They made no effort to follow me inside the library. What good would it do them? Clever as they were with their inquisitive trunks, I could imagine them being deft enough to turn pages without tearing them. But what would the markings on the pages mean to them? Elephants sang their literature to each other in octaves we humans could not hear. Their science was the science of the temporal gland, the probing nose. They observed, but — or so I thought — did not experiment.

I did learn enough to warn the others before the first of the males went into musth. When you see one of them acting agitated, when his temporal glands pour out a steady black streak down his cheeks, when the other males are shy of him and give him room, then we must do the same, staying out of his way, not meeting his gaze. Let him pass. The city is his, wherever he wants to go. He won’t stay here long, in musth. He must go and find a female then, and they were all outside in the open fields. He would give his deep rumbling call and pour out his lusty scent into the air and dribble musky fluid onto the ground where every other elephant could smell it and know: This way passed a male bent on making babies. This way passed God, looking for the Holy Virgin.

So we studied each other, and avoided offending each other, and grew used to each other’s ways, the elephants and the fifty remaining residents of Poznan.

And then one day they began to push.

The males all gathered in the public square. We, too, gossiping to each other that something important was going to happen, gathered in our houses and leaned at our windows to watch.

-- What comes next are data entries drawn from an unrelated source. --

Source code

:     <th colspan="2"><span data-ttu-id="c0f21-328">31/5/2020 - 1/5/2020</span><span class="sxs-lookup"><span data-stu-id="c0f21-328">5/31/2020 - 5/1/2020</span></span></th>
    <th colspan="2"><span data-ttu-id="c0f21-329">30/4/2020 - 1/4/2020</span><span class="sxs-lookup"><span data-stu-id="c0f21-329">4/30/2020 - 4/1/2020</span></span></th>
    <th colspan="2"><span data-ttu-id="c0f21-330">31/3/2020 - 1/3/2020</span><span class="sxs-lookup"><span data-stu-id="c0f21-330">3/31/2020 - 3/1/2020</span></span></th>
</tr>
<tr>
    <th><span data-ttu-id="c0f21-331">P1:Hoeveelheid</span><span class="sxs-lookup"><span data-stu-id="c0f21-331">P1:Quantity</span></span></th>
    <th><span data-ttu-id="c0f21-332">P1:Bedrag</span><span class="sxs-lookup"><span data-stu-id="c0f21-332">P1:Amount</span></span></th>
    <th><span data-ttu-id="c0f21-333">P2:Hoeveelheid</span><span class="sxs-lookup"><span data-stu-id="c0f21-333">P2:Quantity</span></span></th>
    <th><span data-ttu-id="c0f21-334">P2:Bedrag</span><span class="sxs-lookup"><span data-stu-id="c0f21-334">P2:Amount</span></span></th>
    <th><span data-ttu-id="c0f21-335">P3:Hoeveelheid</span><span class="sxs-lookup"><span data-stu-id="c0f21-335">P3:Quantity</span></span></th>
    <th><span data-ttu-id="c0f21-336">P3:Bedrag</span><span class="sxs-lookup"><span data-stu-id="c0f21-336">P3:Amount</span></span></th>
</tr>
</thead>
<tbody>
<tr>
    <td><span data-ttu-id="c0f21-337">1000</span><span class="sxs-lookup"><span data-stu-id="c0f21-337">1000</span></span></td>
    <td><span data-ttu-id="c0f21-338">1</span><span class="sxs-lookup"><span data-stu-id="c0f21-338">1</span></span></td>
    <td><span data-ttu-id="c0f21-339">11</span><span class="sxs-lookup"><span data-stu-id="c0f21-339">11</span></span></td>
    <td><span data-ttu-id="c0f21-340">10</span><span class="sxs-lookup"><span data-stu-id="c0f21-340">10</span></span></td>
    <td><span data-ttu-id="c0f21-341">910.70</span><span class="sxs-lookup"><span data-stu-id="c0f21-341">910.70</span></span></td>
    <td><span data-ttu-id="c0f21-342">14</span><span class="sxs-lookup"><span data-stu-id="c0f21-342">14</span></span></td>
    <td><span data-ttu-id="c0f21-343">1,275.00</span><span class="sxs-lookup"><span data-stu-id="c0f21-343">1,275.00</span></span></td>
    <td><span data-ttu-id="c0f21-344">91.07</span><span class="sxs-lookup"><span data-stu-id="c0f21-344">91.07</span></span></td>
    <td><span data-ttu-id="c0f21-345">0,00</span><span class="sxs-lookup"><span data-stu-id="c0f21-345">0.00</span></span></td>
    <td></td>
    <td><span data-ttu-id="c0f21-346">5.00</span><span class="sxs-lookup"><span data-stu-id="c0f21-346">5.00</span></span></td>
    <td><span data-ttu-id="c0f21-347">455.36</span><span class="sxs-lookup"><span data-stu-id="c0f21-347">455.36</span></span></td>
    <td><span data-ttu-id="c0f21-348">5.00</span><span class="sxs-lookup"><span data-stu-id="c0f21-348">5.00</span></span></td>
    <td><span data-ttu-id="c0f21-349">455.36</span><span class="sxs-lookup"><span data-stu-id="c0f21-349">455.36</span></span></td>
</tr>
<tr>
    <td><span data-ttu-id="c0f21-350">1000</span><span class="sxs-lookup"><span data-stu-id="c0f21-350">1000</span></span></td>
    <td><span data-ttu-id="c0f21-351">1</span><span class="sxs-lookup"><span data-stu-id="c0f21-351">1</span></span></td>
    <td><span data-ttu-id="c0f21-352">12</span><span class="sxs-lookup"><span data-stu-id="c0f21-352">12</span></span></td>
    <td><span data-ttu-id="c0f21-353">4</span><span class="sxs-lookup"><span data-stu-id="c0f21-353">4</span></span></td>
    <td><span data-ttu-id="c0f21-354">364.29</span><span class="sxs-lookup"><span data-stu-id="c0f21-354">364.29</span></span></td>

They wandered aimlessly through the square, eleven of them — the twelve apostles, I thought, sans Iscariot — until noon made the smallest shadows. Then, as if of one mind, they surrounded the ugly old Communist building, facing it. When all were in place, they moved forward, slowly, each bull resting his massive brow against the miserable faзade. Then, slowly, each began to tense his muscles, to shift his weight, to make little adjustments, to plant his feet, and then to push with greater and greater strength against the wall.